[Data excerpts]
------------------------------------------------------------

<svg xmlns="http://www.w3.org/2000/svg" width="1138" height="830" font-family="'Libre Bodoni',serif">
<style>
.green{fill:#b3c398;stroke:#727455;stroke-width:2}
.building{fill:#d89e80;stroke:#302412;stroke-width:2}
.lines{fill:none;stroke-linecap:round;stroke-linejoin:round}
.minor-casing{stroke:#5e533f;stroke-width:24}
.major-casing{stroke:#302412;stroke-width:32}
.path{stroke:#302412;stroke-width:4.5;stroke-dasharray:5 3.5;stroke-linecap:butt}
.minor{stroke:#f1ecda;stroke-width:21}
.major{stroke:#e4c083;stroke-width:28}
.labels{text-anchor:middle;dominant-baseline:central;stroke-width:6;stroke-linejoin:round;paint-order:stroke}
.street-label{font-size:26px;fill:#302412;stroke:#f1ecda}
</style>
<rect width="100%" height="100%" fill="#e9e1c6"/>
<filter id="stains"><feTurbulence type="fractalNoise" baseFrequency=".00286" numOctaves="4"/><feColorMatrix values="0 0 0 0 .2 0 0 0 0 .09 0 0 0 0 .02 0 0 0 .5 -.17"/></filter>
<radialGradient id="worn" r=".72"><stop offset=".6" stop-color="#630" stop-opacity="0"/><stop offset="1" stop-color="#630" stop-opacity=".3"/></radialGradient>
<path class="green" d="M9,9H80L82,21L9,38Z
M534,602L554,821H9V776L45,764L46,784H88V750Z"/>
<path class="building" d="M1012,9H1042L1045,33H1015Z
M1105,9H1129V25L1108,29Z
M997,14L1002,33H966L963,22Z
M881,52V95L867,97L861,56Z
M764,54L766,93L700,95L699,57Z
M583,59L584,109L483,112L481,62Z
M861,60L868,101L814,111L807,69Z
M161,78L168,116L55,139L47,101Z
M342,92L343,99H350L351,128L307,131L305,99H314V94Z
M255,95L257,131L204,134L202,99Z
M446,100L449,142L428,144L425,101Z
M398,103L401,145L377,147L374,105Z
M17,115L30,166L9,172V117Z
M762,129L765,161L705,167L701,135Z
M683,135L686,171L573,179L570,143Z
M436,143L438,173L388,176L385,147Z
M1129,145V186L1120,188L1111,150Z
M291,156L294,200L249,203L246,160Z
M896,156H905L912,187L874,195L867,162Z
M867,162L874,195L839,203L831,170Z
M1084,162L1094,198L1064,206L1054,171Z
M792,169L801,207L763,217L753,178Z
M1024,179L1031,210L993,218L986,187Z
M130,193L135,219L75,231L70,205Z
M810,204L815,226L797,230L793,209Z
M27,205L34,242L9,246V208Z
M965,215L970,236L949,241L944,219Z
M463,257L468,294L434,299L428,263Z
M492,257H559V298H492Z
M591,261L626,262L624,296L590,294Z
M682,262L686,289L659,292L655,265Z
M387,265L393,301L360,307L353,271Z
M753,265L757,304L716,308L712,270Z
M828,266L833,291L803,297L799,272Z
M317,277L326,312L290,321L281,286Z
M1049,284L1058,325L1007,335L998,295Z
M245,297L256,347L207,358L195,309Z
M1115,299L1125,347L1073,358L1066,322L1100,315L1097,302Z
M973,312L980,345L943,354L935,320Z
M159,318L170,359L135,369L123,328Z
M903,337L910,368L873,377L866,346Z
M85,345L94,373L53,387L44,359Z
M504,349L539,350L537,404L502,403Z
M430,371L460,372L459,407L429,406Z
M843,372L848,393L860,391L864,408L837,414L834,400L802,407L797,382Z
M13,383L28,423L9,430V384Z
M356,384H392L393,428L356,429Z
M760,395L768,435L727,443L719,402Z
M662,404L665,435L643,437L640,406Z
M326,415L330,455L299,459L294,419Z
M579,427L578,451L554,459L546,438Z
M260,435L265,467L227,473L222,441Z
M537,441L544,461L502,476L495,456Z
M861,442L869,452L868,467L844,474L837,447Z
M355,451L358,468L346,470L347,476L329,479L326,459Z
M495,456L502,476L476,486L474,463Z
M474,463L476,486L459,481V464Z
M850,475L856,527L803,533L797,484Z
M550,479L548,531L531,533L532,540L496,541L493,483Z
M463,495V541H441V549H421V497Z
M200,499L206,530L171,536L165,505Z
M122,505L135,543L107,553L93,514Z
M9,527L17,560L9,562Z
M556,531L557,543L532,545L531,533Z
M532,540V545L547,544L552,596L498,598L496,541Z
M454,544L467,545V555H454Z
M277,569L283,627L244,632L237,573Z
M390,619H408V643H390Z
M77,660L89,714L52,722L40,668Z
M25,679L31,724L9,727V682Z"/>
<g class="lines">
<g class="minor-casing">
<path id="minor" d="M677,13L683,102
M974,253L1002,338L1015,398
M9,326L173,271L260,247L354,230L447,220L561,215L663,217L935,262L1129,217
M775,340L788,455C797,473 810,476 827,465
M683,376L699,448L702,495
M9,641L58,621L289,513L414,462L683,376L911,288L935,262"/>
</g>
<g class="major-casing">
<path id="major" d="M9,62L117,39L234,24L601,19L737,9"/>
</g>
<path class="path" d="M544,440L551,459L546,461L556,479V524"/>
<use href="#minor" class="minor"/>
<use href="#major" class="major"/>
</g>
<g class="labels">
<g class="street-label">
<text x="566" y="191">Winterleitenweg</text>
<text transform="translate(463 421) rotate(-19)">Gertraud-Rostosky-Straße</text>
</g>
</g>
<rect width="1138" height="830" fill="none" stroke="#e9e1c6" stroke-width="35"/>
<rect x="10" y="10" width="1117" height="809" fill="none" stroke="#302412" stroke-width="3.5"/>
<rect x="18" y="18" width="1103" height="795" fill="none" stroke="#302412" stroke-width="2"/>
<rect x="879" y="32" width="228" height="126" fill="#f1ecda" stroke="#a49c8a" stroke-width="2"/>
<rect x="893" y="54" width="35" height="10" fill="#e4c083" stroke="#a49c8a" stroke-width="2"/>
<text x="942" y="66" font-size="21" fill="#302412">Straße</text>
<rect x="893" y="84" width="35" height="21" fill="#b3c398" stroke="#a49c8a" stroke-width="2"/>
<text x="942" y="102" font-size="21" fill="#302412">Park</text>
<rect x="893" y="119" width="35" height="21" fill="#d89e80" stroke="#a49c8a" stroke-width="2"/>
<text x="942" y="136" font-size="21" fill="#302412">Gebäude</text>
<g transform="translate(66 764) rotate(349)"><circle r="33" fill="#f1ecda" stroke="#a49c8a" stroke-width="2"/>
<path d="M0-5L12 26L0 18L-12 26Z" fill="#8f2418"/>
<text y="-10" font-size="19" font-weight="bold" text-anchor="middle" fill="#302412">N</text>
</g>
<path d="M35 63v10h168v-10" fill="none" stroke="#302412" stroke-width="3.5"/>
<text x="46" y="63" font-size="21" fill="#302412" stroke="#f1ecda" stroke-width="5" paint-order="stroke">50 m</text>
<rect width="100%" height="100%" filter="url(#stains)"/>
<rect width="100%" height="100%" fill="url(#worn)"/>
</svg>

------------------------------------------------------------

### Task prompt
Every line above must appear again in your reply, exactly as written.

### Reply
<svg xmlns="http://www.w3.org/2000/svg" width="1138" height="830" font-family="'Libre Bodoni',serif">
<style>
.green{fill:#b3c398;stroke:#727455;stroke-width:2}
.building{fill:#d89e80;stroke:#302412;stroke-width:2}
.lines{fill:none;stroke-linecap:round;stroke-linejoin:round}
.minor-casing{stroke:#5e533f;stroke-width:24}
.major-casing{stroke:#302412;stroke-width:32}
.path{stroke:#302412;stroke-width:4.5;stroke-dasharray:5 3.5;stroke-linecap:butt}
.minor{stroke:#f1ecda;stroke-width:21}
.major{stroke:#e4c083;stroke-width:28}
.labels{text-anchor:middle;dominant-baseline:central;stroke-width:6;stroke-linejoin:round;paint-order:stroke}
.street-label{font-size:26px;fill:#302412;stroke:#f1ecda}
</style>
<rect width="100%" height="100%" fill="#e9e1c6"/>
<filter id="stains"><feTurbulence type="fractalNoise" baseFrequency=".00286" numOctaves="4"/><feColorMatrix values="0 0 0 0 .2 0 0 0 0 .09 0 0 0 0 .02 0 0 0 .5 -.17"/></filter>
<radialGradient id="worn" r=".72"><stop offset=".6" stop-color="#630" stop-opacity="0"/><stop offset="1" stop-color="#630" stop-opacity=".3"/></radialGradient>
<path class="green" d="M9,9H80L82,21L9,38Z
M534,602L554,821H9V776L45,764L46,784H88V750Z"/>
<path class="building" d="M1012,9H1042L1045,33H1015Z
M1105,9H1129V25L1108,29Z
M997,14L1002,33H966L963,22Z
M881,52V95L867,97L861,56Z
M764,54L766,93L700,95L699,57Z
M583,59L584,109L483,112L481,62Z
M861,60L868,101L814,111L807,69Z
M161,78L168,116L55,139L47,101Z
M342,92L343,99H350L351,128L307,131L305,99H314V94Z
M255,95L257,131L204,134L202,99Z
M446,100L449,142L428,144L425,101Z
M398,103L401,145L377,147L374,105Z
M17,115L30,166L9,172V117Z
M762,129L765,161L705,167L701,135Z
M683,135L686,171L573,179L570,143Z
M436,143L438,173L388,176L385,147Z
M1129,145V186L1120,188L1111,150Z
M291,156L294,200L249,203L246,160Z
M896,156H905L912,187L874,195L867,162Z
M867,162L874,195L839,203L831,170Z
M1084,162L1094,198L1064,206L1054,171Z
M792,169L801,207L763,217L753,178Z
M1024,179L1031,210L993,218L986,187Z
M130,193L135,219L75,231L70,205Z
M810,204L815,226L797,230L793,209Z
M27,205L34,242L9,246V208Z
M965,215L970,236L949,241L944,219Z
M463,257L468,294L434,299L428,263Z
M492,257H559V298H492Z
M591,261L626,262L624,296L590,294Z
M682,262L686,289L659,292L655,265Z
M387,265L393,301L360,307L353,271Z
M753,265L757,304L716,308L712,270Z
M828,266L833,291L803,297L799,272Z
M317,277L326,312L290,321L281,286Z
M1049,284L1058,325L1007,335L998,295Z
M245,297L256,347L207,358L195,309Z
M1115,299L1125,347L1073,358L1066,322L1100,315L1097,302Z
M973,312L980,345L943,354L935,320Z
M159,318L170,359L135,369L123,328Z
M903,337L910,368L873,377L866,346Z
M85,345L94,373L53,387L44,359Z
M504,349L539,350L537,404L502,403Z
M430,371L460,372L459,407L429,406Z
M843,372L848,393L860,391L864,408L837,414L834,400L802,407L797,382Z
M13,383L28,423L9,430V384Z
M356,384H392L393,428L356,429Z
M760,395L768,435L727,443L719,402Z
M662,404L665,435L643,437L640,406Z
M326,415L330,455L299,459L294,419Z
M579,427L578,451L554,459L546,438Z
M260,435L265,467L227,473L222,441Z
M537,441L544,461L502,476L495,456Z
M861,442L869,452L868,467L844,474L837,447Z
M355,451L358,468L346,470L347,476L329,479L326,459Z
M495,456L502,476L476,486L474,463Z
M474,463L476,486L459,481V464Z
M850,475L856,527L803,533L797,484Z
M550,479L548,531L531,533L532,540L496,541L493,483Z
M463,495V541H441V549H421V497Z
M200,499L206,530L171,536L165,505Z
M122,505L135,543L107,553L93,514Z
M9,527L17,560L9,562Z
M556,531L557,543L532,545L531,533Z
M532,540V545L547,544L552,596L498,598L496,541Z
M454,544L467,545V555H454Z
M277,569L283,627L244,632L237,573Z
M390,619H408V643H390Z
M77,660L89,714L52,722L40,668Z
M25,679L31,724L9,727V682Z"/>
<g class="lines">
<g class="minor-casing">
<path id="minor" d="M677,13L683,102
M974,253L1002,338L1015,398
M9,326L173,271L260,247L354,230L447,220L561,215L663,217L935,262L1129,217
M775,340L788,455C797,473 810,476 827,465
M683,376L699,448L702,495
M9,641L58,621L289,513L414,462L683,376L911,288L935,262"/>
</g>
<g class="major-casing">
<path id="major" d="M9,62L117,39L234,24L601,19L737,9"/>
</g>
<path class="path" d="M544,440L551,459L546,461L556,479V524"/>
<use href="#minor" class="minor"/>
<use href="#major" class="major"/>
</g>
<g class="labels">
<g class="street-label">
<text x="566" y="191">Winterleitenweg</text>
<text transform="translate(463 421) rotate(-19)">Gertraud-Rostosky-Straße</text>
</g>
</g>
<rect width="1138" height="830" fill="none" stroke="#e9e1c6" stroke-width="35"/>
<rect x="10" y="10" width="1117" height="809" fill="none" stroke="#302412" stroke-width="3.5"/>
<rect x="18" y="18" width="1103" height="795" fill="none" stroke="#302412" stroke-width="2"/>
<rect x="879" y="32" width="228" height="126" fill="#f1ecda" stroke="#a49c8a" stroke-width="2"/>
<rect x="893" y="54" width="35" height="10" fill="#e4c083" stroke="#a49c8a" stroke-width="2"/>
<text x="942" y="66" font-size="21" fill="#302412">Straße</text>
<rect x="893" y="84" width="35" height="21" fill="#b3c398" stroke="#a49c8a" stroke-width="2"/>
<text x="942" y="102" font-size="21" fill="#302412">Park</text>
<rect x="893" y="119" width="35" height="21" fill="#d89e80" stroke="#a49c8a" stroke-width="2"/>
<text x="942" y="136" font-size="21" fill="#302412">Gebäude</text>
<g transform="translate(66 764) rotate(349)"><circle r="33" fill="#f1ecda" stroke="#a49c8a" stroke-width="2"/>
<path d="M0-5L12 26L0 18L-12 26Z" fill="#8f2418"/>
<text y="-10" font-size="19" font-weight="bold" text-anchor="middle" fill="#302412">N</text>
</g>
<path d="M35 63v10h168v-10" fill="none" stroke="#302412" stroke-width="3.5"/>
<text x="46" y="63" font-size="21" fill="#302412" stroke="#f1ecda" stroke-width="5" paint-order="stroke">50 m</text>
<rect width="100%" height="100%" filter="url(#stains)"/>
<rect width="100%" height="100%" fill="url(#worn)"/>
</svg>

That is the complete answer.